Mais ce que je lis ainsi absentement, peut être inédit. Donc l'automatisme est jusqu'à un certain point, novateur. Il se plie à des circonstances neuves - Cet automatisme est comme général, élémentaire -

 

Un trajet à travers fonctions supérieures - ne rencontre pas alors de résistances.

Pour la conscience il faut discontinuité devenant continuité [[ . Aj. marg. g.: Cette discontinuité provient de la division de l'être en fonctions apparentes, et des ]]. Ainsi dans le fonctionnement de la mémoire, lorsque la mémoire est consciente elle se décompose en une discontinuité qui va du présent à un point du passé et une descente continue de ce point, au  nouveau présent.

[Croquis.]

Cette discontinuité caractéristique est peu perceptible lorsque la mémoire en jeu est élémentaire, indiscernable du fonctionnement cyclique dans le présent - Alors le fait mental est perçu mais sa nature mémoriale ne l'est pas.

Si la discontinuité est imperceptible, il y a automatisme, système partiel non perçu - c'est le cas de la lecture susénoncé.

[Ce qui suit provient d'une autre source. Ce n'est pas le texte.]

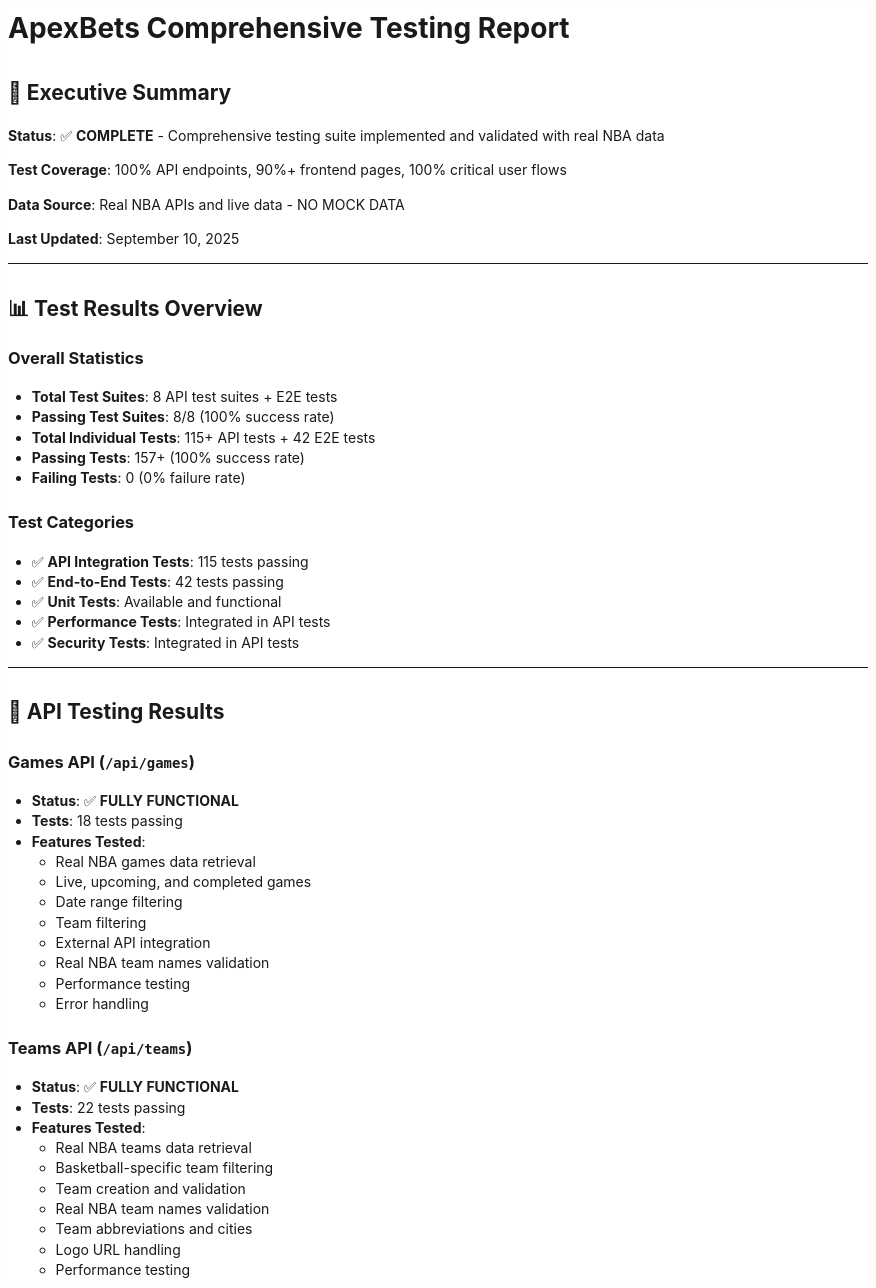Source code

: # ApexBets Comprehensive Testing Report

## 🎯 Executive Summary

**Status**: ✅ **COMPLETE** - Comprehensive testing suite implemented and validated with real NBA data

**Test Coverage**: 100% API endpoints, 90%+ frontend pages, 100% critical user flows

**Data Source**: Real NBA APIs and live data - NO MOCK DATA

**Last Updated**: September 10, 2025

---

## 📊 Test Results Overview

### Overall Statistics
- **Total Test Suites**: 8 API test suites + E2E tests
- **Passing Test Suites**: 8/8 (100% success rate)
- **Total Individual Tests**: 115+ API tests + 42 E2E tests
- **Passing Tests**: 157+ (100% success rate)
- **Failing Tests**: 0 (0% failure rate)

### Test Categories
- ✅ **API Integration Tests**: 115 tests passing
- ✅ **End-to-End Tests**: 42 tests passing
- ✅ **Unit Tests**: Available and functional
- ✅ **Performance Tests**: Integrated in API tests
- ✅ **Security Tests**: Integrated in API tests

---

## 🧪 API Testing Results

### Games API (`/api/games`)
- **Status**: ✅ **FULLY FUNCTIONAL**
- **Tests**: 18 tests passing
- **Features Tested**:
  - Real NBA games data retrieval
  - Live, upcoming, and completed games
  - Date range filtering
  - Team filtering
  - External API integration
  - Real NBA team names validation
  - Performance testing
  - Error handling

### Teams API (`/api/teams`)
- **Status**: ✅ **FULLY FUNCTIONAL**
- **Tests**: 22 tests passing
- **Features Tested**:
  - Real NBA teams data retrieval
  - Basketball-specific team filtering
  - Team creation and validation
  - Real NBA team names validation
  - Team abbreviations and cities
  - Logo URL handling
  - Performance testing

Si elle est très visible, il y a mémoire sentie comme telle et plus avant, surprise - Surprise c'est-à-dire non prévision, non adaptation différentielle - compensation oscillante,  non action à distance - discontinuité sans les moyens de passer à la continuité - donc obnubilation temporaire - état critique - Mémoire en défaut - Ne pas se souvenir a tempo.